[This blog post is being relocated from a discontinued site. It was written originally several months ago.]
I’ve been thinking about the differences between naturalistic theisms. For some time, I’ve felt that Henry Wieman’s “creative good” finite theism worked to define my stance on theism. However, there is no simple term for this theism, though eutheism “good is divine” comes closest. Eutheism is not a widely understood term, so I don’t use it often. What is lost with eutheism is the identification of divinity with omnipotence.
Pantheism “all is divine” almost works for me, though theodicy rears its head. If the natural universe as a whole is divine, then what is the relation of “evil” to this divinity? Theism is more than an abstract belief in the divine, it is a tacit commitment to serve that which is divine. The entire natural universe may be too impersonal and inaccessible to command human service. The universe continues whether humans live or die, the real existential commitments of life are in the here and now, and only a divinity that somehow guides our lives can command our loyalty and willingness to change our life direction to embody a higher good.
Panentheism, of a naturalistic variety, might solve this since it proposes that divinity is immediately present within all events as a creative aim. That is, the universe is always in process and therefore our creative good actions contribute to the enrichment of the divine life and of all beings effected by those actions.

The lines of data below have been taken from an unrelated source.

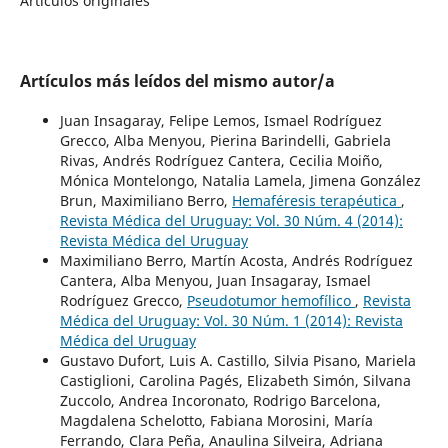
Artículos originales
Artículos más leídos del mismo autor/a
Juan Insagaray, Felipe Lemos, Ismael Rodríguez
Grecco, Alba Menyou, Pierina Barindelli, Gabriela
Rivas, Andrés Rodríguez Cantera, Cecilia Moiño,
Mónica Montelongo, Natalia Lamela, Jimena González
Brun, Maximiliano Berro,
Hemaféresis terapéutica
,
Revista Médica del Uruguay: Vol. 30 Núm. 4 (2014):
Revista Médica del Uruguay
Maximiliano Berro, Martín Acosta, Andrés Rodríguez
Cantera, Alba Menyou, Juan Insagaray, Ismael
Rodríguez Grecco,
Pseudotumor hemofílico
,
Revista
Médica del Uruguay: Vol. 30 Núm. 1 (2014): Revista
Médica del Uruguay
Gustavo Dufort, Luis A. Castillo, Silvia Pisano, Mariela
Castiglioni, Carolina Pagés, Elizabeth Simón, Silvana
Zuccolo, Andrea Incoronato, Rodrigo Barcelona,
Magdalena Schelotto, Fabiana Morosini, María
Ferrando, Clara Peña, Anaulina Silveira, Adriana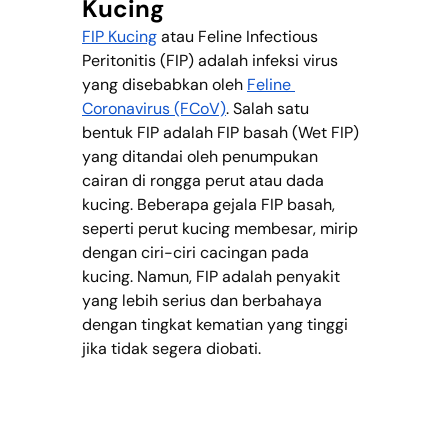
Kucing
FIP Kucing
 atau Feline Infectious 
Peritonitis (FIP) adalah infeksi virus 
yang disebabkan oleh 
Feline 
Coronavirus (FCoV)
. Salah satu 
bentuk FIP adalah FIP basah (Wet FIP) 
yang ditandai oleh penumpukan 
cairan di rongga perut atau dada 
kucing. Beberapa gejala FIP basah, 
seperti perut kucing membesar, mirip 
dengan ciri-ciri cacingan pada 
kucing. Namun, FIP adalah penyakit 
yang lebih serius dan berbahaya 
dengan tingkat kematian yang tinggi 
jika tidak segera diobati.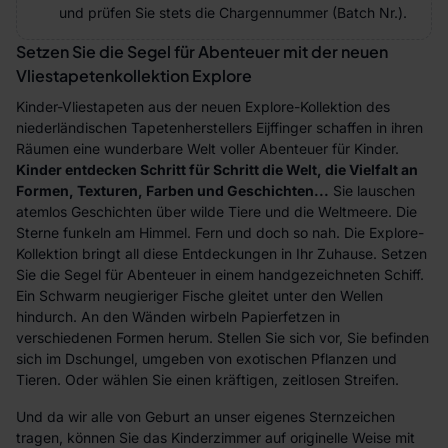
und prüfen Sie stets die Chargennummer (Batch Nr.).
Setzen Sie die Segel für Abenteuer mit der neuen
Vliestapetenkollektion Explore
Kinder-Vliestapeten aus der neuen Explore-Kollektion des
niederländischen Tapetenherstellers Eijffinger schaffen in ihren
Räumen eine wunderbare Welt voller Abenteuer für Kinder.
Kinder entdecken Schritt für Schritt die Welt, die Vielfalt an
Formen, Texturen, Farben und Geschichten...
Sie lauschen
atemlos Geschichten über wilde Tiere und die Weltmeere. Die
Sterne funkeln am Himmel. Fern und doch so nah. Die Explore-
Kollektion bringt all diese Entdeckungen in Ihr Zuhause. Setzen
Sie die Segel für Abenteuer in einem handgezeichneten Schiff.
Ein Schwarm neugieriger Fische gleitet unter den Wellen
hindurch. An den Wänden wirbeln Papierfetzen in
verschiedenen Formen herum. Stellen Sie sich vor, Sie befinden
sich im Dschungel, umgeben von exotischen Pflanzen und
Tieren. Oder wählen Sie einen kräftigen, zeitlosen Streifen.
Und da wir alle von Geburt an unser eigenes Sternzeichen
tragen, können Sie das Kinderzimmer auf originelle Weise mit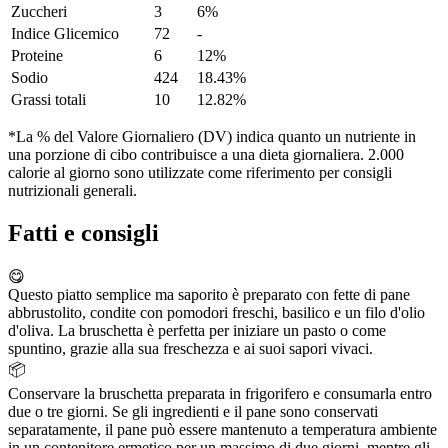
Zuccheri
3
6%
Indice Glicemico
72
-
Proteine
6
12%
Sodio
424
18.43%
Grassi totali
10
12.82%
*La % del Valore Giornaliero (DV) indica quanto un nutriente in
una porzione di cibo contribuisce a una dieta giornaliera. 2.000
calorie al giorno sono utilizzate come riferimento per consigli
nutrizionali generali.
Fatti e consigli
😋
Questo piatto semplice ma saporito è preparato con fette di pane
abbrustolito, condite con pomodori freschi, basilico e un filo d'olio
d'oliva. La bruschetta è perfetta per iniziare un pasto o come
spuntino, grazie alla sua freschezza e ai suoi sapori vivaci.
📦
Conservare la bruschetta preparata in frigorifero e consumarla entro
due o tre giorni. Se gli ingredienti e il pane sono conservati
separatamente, il pane può essere mantenuto a temperatura ambiente
in un contenitore ermetico per un massimo di due giorni, mentre gli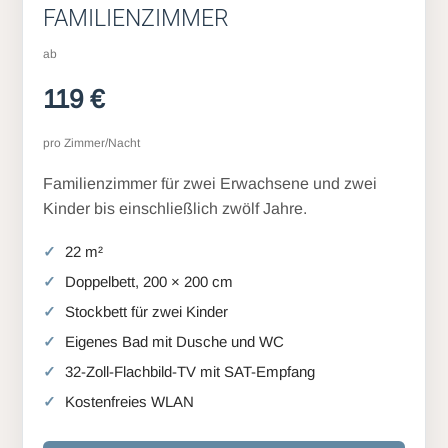
FAMILIENZIMMER
ab
119 €
pro Zimmer/Nacht
Familienzimmer für zwei Erwachsene und zwei
Kinder bis einschließlich zwölf Jahre.
22 m²
Doppelbett, 200 × 200 cm
Stockbett für zwei Kinder
Eigenes Bad mit Dusche und WC
32-Zoll-Flachbild-TV mit SAT-Empfang
Kostenfreies WLAN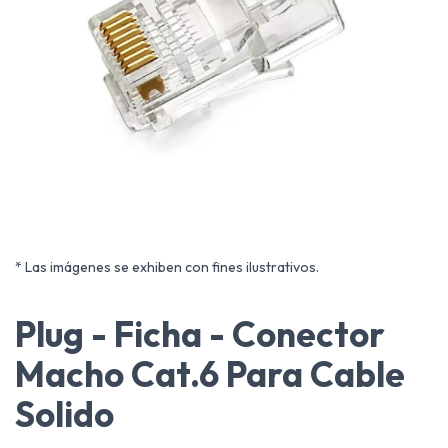
* Las imágenes se exhiben con fines ilustrativos.
Plug - Ficha - Conector
Macho Cat.6 Para Cable
Solido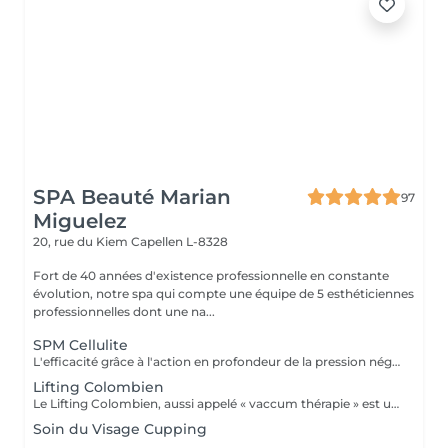
SPA Beauté Marian
97
Miguelez
20, rue du Kiem
Capellen L-8328
Fort de 40 années d'existence professionnelle en constante
évolution, notre spa qui compte une équipe de 5 esthéticiennes
professionnelles dont une na...
SPM Cellulite
L'efficacité grâce à l'action en profondeur de la pression négative. Technique originale du "palper - rouler" Drainage, régénération et raffermissement des tissus du visage, du buste et du corps. Pour tous types de peaux. Traitements spécifiques contre les vergetures, la cellulite et bien d'autres. Maîtriser peau d'orange, culotte de cheval et tissus conjonctif faible grâce au SPM Digital ! Le SPM le multi -talent dont on ne peut plus se passer. Raffermir et regalber la poitrine sans appel à la chirurgie, l'un des nombreux traitements spécifiques.
Lifting Colombien
Le Lifting Colombien, aussi appelé « vaccum thérapie » est une technique non chirurgicale, pratiquée à l'aide de ventouses qui exercent une aspiration pour casser les dépôts de cellulite et de graisse, éliminer les toxines, améliorer le drainage et restaurer l'élasticité de la peau.
Soin du Visage Cupping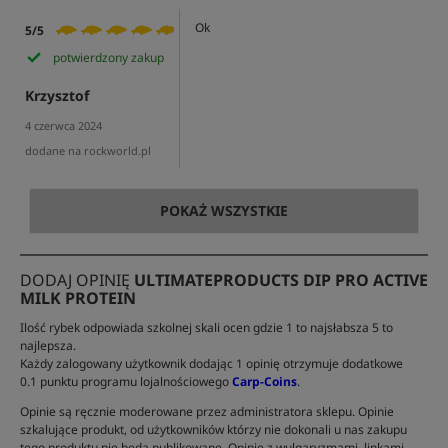
Ok
5/5
potwierdzony zakup
Krzysztof
4 czerwca 2024
dodane na rockworld.pl
POKAŻ WSZYSTKIE
DODAJ OPINIĘ
ULTIMATEPRODUCTS DIP PRO ACTIVE
MILK PROTEIN
Ilość rybek odpowiada szkolnej skali ocen gdzie 1 to najsłabsza 5 to
najlepsza.
Każdy zalogowany użytkownik dodając 1 opinię otrzymuje dodatkowe
0.1 punktu programu lojalnościowego
Carp-Coins
.
Opinie są ręcznie moderowane przez administratora sklepu. Opinie
szkalujące produkt, od użytkowników którzy nie dokonali u nas zakupu
tego produktu nie będą publikowane. Opinie z wulgaryzmami, linkami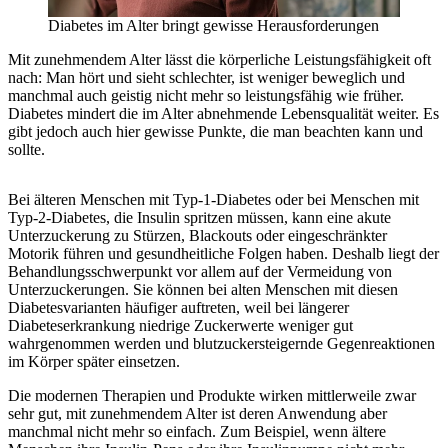
Diabetes im Alter bringt gewisse Herausforderungen
Mit zunehmendem Alter lässt die körperliche Leistungsfähigkeit oft
nach: Man hört und sieht schlechter, ist weniger beweglich und
manchmal auch geistig nicht mehr so leistungsfähig wie früher.
Diabetes mindert die im Alter abnehmende Lebensqualität weiter. Es
gibt jedoch auch hier gewisse Punkte, die man beachten kann und
sollte.
Bei älteren Menschen mit Typ-1-Diabetes oder bei Menschen mit
Typ-2-Diabetes, die Insulin spritzen müssen, kann eine akute
Unterzuckerung zu Stürzen, Blackouts oder eingeschränkter
Motorik führen und gesundheitliche Folgen haben. Deshalb liegt der
Behandlungsschwerpunkt vor allem auf der Vermeidung von
Unterzuckerungen. Sie können bei alten Menschen mit diesen
Diabetesvarianten häufiger auftreten, weil bei längerer
Diabeteserkrankung niedrige Zuckerwerte weniger gut
wahrgenommen werden und blutzuckersteigernde Gegenreaktionen
im Körper später einsetzen.
Die modernen Therapien und Produkte wirken mittlerweile zwar
sehr gut, mit zunehmendem Alter ist deren Anwendung aber
manchmal nicht mehr so einfach. Zum Beispiel, wenn ältere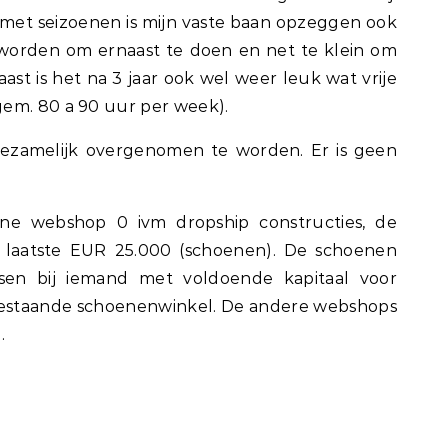
met seizoenen is mijn vaste baan opzeggen ook
eworden om ernaast te doen en net te klein om
st is het na 3 jaar ook wel weer leuk wat vrije
em. 80 a 90 uur per week).
ezamelijk overgenomen te worden. Er is geen
ne webshop 0 ivm dropship constructies, de
 laatste EUR 25.000 (schoenen). De schoenen
en bij iemand met voldoende kapitaal voor
bestaande schoenenwinkel. De andere webshops
.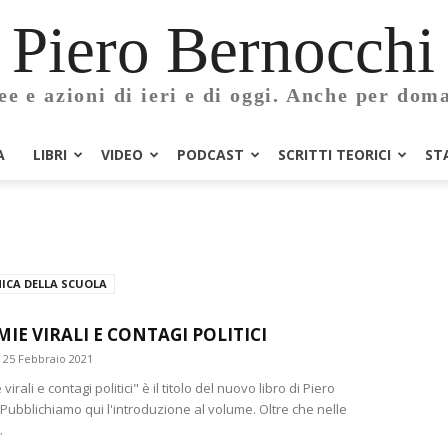
Piero Bernocchi
ee e azioni di ieri e di oggi. Anche per dom
A
LIBRI
VIDEO
PODCAST
SCRITTI TEORICI
ST
ICA DELLA SCUOLA
IE VIRALI E CONTAGI POLITICI
25 Febbraio 2021
rali e contagi politici" è il titolo del nuovo libro di Piero
Pubblichiamo qui l'introduzione al volume. Oltre che nelle
.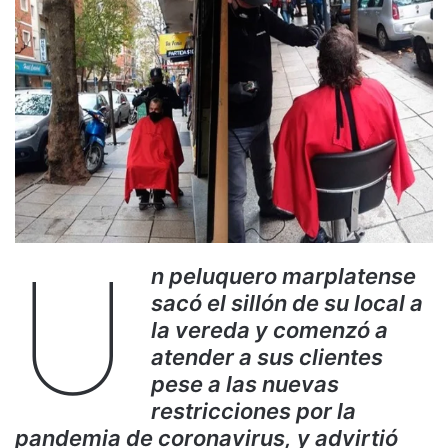
U
n peluquero marplatense
sacó el sillón de su local a
la vereda y comenzó a
atender a sus clientes
pese a las nuevas
restricciones por la
pandemia de coronavirus, y advirtió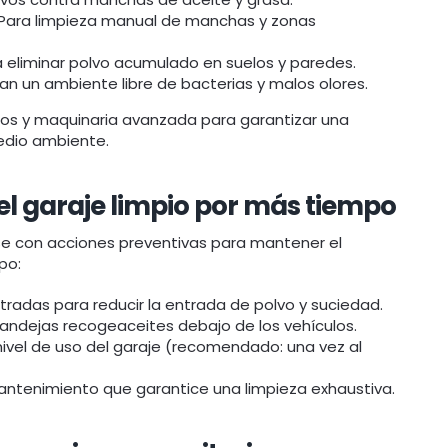
Para limpieza manual de manchas y zonas
a eliminar polvo acumulado en suelos y paredes.
n un ambiente libre de bacterias y malos olores.
icos y maquinaria avanzada para garantizar una
medio ambiente.
l garaje limpio por más tiempo
 con acciones preventivas para mantener el
po:
tradas para reducir la entrada de polvo y suciedad.
bandejas recogeaceites debajo de los vehículos.
 nivel de uso del garaje (recomendado: una vez al
mantenimiento que garantice una limpieza exhaustiva.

Running through this exercise leads me to think that perhaps I should stick with eutheism. Wieman’s theology was in part a pragmatic bracketing of metaphysical questions. I serve the creative good that I discern through a process of creative interchange with other beings. Whether the cosmos as a whole is divine or whether the evolving divinity transcends the cosmos while also immanently present, eutheism recommends a direct focus on creative good, as co-creators of that good, without asking metaphysical or cosmological questions.